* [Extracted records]
>> Begin

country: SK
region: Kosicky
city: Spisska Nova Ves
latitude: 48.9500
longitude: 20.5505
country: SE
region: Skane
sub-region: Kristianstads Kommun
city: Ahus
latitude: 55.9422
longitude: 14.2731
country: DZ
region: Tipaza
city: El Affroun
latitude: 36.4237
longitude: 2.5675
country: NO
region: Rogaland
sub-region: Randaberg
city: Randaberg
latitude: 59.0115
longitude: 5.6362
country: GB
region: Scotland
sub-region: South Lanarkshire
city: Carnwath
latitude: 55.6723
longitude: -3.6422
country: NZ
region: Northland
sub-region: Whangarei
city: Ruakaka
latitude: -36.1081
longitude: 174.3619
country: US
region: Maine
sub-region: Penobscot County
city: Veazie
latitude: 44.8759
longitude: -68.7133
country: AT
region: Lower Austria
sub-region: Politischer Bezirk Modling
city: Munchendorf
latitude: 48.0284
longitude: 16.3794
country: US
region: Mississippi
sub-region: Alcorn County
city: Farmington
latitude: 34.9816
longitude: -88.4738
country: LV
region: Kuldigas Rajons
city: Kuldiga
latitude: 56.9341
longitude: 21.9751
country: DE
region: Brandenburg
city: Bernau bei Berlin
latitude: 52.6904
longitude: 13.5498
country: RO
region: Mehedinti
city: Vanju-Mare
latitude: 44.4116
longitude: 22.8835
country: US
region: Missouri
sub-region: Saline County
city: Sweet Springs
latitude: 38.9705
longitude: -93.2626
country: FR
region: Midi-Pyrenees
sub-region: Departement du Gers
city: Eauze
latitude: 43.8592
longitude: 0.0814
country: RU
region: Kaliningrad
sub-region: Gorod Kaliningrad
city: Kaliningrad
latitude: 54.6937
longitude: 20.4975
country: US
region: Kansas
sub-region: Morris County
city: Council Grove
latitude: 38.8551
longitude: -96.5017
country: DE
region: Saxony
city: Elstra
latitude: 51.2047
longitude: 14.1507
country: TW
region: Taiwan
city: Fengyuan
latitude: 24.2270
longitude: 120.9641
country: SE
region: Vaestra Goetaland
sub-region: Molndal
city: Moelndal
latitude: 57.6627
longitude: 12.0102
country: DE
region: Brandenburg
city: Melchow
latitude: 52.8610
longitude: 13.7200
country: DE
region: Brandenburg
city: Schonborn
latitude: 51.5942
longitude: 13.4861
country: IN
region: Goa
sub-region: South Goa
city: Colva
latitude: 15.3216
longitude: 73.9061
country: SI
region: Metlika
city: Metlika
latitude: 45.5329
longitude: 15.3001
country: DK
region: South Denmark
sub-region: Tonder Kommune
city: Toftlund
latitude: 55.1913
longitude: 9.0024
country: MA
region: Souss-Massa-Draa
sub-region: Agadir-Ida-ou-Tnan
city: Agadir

>> End

* [EXERCISE] Please lay out the entries as a Markdown table with columns "Row" and "Line", one numbered row per line from the first line through the line containing "longitude: 15.3001", including that line. Leave out any blank lines.

* [EXERCISE RESPONSE]
| Row | Line |
|---|---|
| 1 | country: SK |
| 2 | region: Kosicky |
| 3 | city: Spisska Nova Ves |
| 4 | latitude: 48.9500 |
| 5 | longitude: 20.5505 |
| 6 | country: SE |
| 7 | region: Skane |
| 8 | sub-region: Kristianstads Kommun |
| 9 | city: Ahus |
| 10 | latitude: 55.9422 |
| 11 | longitude: 14.2731 |
| 12 | country: DZ |
| 13 | region: Tipaza |
| 14 | city: El Affroun |
| 15 | latitude: 36.4237 |
| 16 | longitude: 2.5675 |
| 17 | country: NO |
| 18 | region: Rogaland |
| 19 | sub-region: Randaberg |
| 20 | city: Randaberg |
| 21 | latitude: 59.0115 |
| 22 | longitude: 5.6362 |
| 23 | country: GB |
| 24 | region: Scotland |
| 25 | sub-region: South Lanarkshire |
| 26 | city: Carnwath |
| 27 | latitude: 55.6723 |
| 28 | longitude: -3.6422 |
| 29 | country: NZ |
| 30 | region: Northland |
| 31 | sub-region: Whangarei |
| 32 | city: Ruakaka |
| 33 | latitude: -36.1081 |
| 34 | longitude: 174.3619 |
| 35 | country: US |
| 36 | region: Maine |
| 37 | sub-region: Penobscot County |
| 38 | city: Veazie |
| 39 | latitude: 44.8759 |
| 40 | longitude: -68.7133 |
| 41 | country: AT |
| 42 | region: Lower Austria |
| 43 | sub-region: Politischer Bezirk Modling |
| 44 | city: Munchendorf |
| 45 | latitude: 48.0284 |
| 46 | longitude: 16.3794 |
| 47 | country: US |
| 48 | region: Mississippi |
| 49 | sub-region: Alcorn County |
| 50 | city: Farmington |
| 51 | latitude: 34.9816 |
| 52 | longitude: -88.4738 |
| 53 | country: LV |
| 54 | region: Kuldigas Rajons |
| 55 | city: Kuldiga |
| 56 | latitude: 56.9341 |
| 57 | longitude: 21.9751 |
| 58 | country: DE |
| 59 | region: Brandenburg |
| 60 | city: Bernau bei Berlin |
| 61 | latitude: 52.6904 |
| 62 | longitude: 13.5498 |
| 63 | country: RO |
| 64 | region: Mehedinti |
| 65 | city: Vanju-Mare |
| 66 | latitude: 44.4116 |
| 67 | longitude: 22.8835 |
| 68 | country: US |
| 69 | region: Missouri |
| 70 | sub-region: Saline County |
| 71 | city: Sweet Springs |
| 72 | latitude: 38.9705 |
| 73 | longitude: -93.2626 |
| 74 | country: FR |
| 75 | region: Midi-Pyrenees |
| 76 | sub-region: Departement du Gers |
| 77 | city: Eauze |
| 78 | latitude: 43.8592 |
| 79 | longitude: 0.0814 |
| 80 | country: RU |
| 81 | region: Kaliningrad |
| 82 | sub-region: Gorod Kaliningrad |
| 83 | city: Kaliningrad |
| 84 | latitude: 54.6937 |
| 85 | longitude: 20.4975 |
| 86 | country: US |
| 87 | region: Kansas |
| 88 | sub-region: Morris County |
| 89 | city: Council Grove |
| 90 | latitude: 38.8551 |
| 91 | longitude: -96.5017 |
| 92 | country: DE |
| 93 | region: Saxony |
| 94 | city: Elstra |
| 95 | latitude: 51.2047 |
| 96 | longitude: 14.1507 |
| 97 | country: TW |
| 98 | region: Taiwan |
| 99 | city: Fengyuan |
| 100 | latitude: 24.2270 |
| 101 | longitude: 120.9641 |
| 102 | country: SE |
| 103 | region: Vaestra Goetaland |
| 104 | sub-region: Molndal |
| 105 | city: Moelndal |
| 106 | latitude: 57.6627 |
| 107 | longitude: 12.0102 |
| 108 | country: DE |
| 109 | region: Brandenburg |
| 110 | city: Melchow |
| 111 | latitude: 52.8610 |
| 112 | longitude: 13.7200 |
| 113 | country: DE |
| 114 | region: Brandenburg |
| 115 | city: Schonborn |
| 116 | latitude: 51.5942 |
| 117 | longitude: 13.4861 |
| 118 | country: IN |
| 119 | region: Goa |
| 120 | sub-region: South Goa |
| 121 | city: Colva |
| 122 | latitude: 15.3216 |
| 123 | longitude: 73.9061 |
| 124 | country: SI |
| 125 | region: Metlika |
| 126 | city: Metlika |
| 127 | latitude: 45.5329 |
| 128 | longitude: 15.3001 |